For me the most remarkable of these is their series of Romantic Piano Concertos.

‘A few years ago, it became apparent that we might reach the ‘magic’ volume fifty and for a time it seemed that this might be an appropriate place to call a halt. We are there now the next seven volumes are already in the recording schedules. Another fifty? Who knows!’ The sixtieth volume will soon be available in what the company admits is a ‘relentless’ series. More than a hundred piano concertos!
 
Looking at the complete list, it is full of names unknown at least to me.

Like Cédric Tiberghien who will be one of the composers on the sixtieth disc, and others such as Sergei Bortkiewicz, Alexandar Goedicke, Alexander Dreyschock, Jose Vianna Da Motta, Henyk Melcer Szczawinski. If I had had the money and the time – and the space! – I would have collected all of these remarkable performances of people often famous in their time and leading eventful professional and personal lives, some of their work now brought to life again in superb, dedicated performances, with recordings of high quality.

 
I have only two of the volumes! – No 2: concertos by Nicholas Medtner, a log time favourite and No 11:  with concertos by Franz Xavver Scharwenka and Emil von Sauer, which I have been playing a lot recently.

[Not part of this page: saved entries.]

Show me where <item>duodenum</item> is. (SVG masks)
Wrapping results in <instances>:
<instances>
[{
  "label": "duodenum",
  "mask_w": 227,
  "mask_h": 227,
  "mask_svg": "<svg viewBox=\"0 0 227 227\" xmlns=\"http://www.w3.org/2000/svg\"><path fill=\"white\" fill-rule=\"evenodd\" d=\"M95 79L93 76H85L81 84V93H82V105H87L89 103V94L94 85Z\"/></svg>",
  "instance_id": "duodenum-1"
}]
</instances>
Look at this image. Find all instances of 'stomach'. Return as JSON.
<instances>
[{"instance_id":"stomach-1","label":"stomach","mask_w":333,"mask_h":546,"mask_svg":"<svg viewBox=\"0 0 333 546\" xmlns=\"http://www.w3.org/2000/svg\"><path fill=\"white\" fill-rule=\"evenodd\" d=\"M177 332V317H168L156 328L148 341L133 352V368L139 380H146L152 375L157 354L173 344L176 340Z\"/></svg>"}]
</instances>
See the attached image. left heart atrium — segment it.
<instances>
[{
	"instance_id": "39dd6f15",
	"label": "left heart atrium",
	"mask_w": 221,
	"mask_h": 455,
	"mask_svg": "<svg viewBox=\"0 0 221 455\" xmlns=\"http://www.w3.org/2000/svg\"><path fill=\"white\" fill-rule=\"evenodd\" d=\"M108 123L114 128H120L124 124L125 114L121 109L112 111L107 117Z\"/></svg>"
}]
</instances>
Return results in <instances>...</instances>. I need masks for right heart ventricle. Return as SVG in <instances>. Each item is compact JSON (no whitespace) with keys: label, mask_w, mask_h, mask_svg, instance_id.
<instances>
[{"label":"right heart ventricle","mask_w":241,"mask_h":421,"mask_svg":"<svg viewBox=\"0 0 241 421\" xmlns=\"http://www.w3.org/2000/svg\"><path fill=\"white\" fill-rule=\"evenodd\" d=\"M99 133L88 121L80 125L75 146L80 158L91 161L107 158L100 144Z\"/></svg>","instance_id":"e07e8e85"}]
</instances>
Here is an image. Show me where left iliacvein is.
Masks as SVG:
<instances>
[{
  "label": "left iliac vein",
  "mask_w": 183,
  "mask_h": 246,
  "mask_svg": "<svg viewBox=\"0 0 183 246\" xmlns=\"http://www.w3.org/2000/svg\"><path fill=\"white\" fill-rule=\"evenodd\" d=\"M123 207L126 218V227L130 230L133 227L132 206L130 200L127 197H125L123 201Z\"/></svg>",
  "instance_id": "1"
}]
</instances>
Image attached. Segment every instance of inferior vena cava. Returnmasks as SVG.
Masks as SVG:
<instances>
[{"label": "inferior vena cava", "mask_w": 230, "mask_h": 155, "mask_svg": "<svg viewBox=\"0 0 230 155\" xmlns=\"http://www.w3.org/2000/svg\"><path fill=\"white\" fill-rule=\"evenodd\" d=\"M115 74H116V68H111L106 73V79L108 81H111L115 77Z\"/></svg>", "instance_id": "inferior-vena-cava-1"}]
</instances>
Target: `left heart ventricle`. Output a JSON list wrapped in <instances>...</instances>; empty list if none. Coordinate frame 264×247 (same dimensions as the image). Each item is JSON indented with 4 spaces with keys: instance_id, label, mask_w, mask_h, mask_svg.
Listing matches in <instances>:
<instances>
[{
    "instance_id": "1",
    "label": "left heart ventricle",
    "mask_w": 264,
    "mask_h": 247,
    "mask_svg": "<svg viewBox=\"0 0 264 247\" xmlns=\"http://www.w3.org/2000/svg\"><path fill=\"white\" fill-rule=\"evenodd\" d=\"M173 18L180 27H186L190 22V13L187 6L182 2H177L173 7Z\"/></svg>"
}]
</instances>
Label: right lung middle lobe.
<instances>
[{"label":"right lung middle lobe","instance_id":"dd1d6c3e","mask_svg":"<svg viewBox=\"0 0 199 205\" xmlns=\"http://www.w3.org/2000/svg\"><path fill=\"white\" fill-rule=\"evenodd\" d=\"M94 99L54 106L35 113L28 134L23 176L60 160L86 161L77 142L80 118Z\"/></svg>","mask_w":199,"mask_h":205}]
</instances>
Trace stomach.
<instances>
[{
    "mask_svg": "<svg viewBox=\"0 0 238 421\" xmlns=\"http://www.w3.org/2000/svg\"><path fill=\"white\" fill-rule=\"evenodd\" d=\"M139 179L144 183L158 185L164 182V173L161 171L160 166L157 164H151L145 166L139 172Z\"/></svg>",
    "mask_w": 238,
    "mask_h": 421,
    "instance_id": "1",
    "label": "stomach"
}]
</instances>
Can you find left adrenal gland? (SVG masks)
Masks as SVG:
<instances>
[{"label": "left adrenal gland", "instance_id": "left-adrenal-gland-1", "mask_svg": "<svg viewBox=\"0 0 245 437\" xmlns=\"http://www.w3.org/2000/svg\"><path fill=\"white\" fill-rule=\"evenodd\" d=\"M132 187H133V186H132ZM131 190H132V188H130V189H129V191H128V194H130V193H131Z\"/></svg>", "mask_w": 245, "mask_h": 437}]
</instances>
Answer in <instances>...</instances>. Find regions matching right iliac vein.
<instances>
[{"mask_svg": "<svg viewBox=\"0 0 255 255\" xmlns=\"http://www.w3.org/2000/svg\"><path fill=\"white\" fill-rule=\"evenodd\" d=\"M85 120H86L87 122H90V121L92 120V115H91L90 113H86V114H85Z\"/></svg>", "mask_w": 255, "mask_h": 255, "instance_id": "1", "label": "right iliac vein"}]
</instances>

Purists may find this exercise unrealistic – the piano concerto becoming a competitive sideshow, ‘anything the last one did, I can do better’.

 
But this contest between piano and orchestra is one of the pleasures of classical music, anticipated perhaps by the second movement of  Beethoven’s 4th Piano Concerto as the piano slowly tames the orchestra, and if some of these hardly match up to Ludwig Van, many of them wouldn’t claim to do so. Many of them are no doubt there for pleasure and admiration. Long may the series continue!
 
B.R.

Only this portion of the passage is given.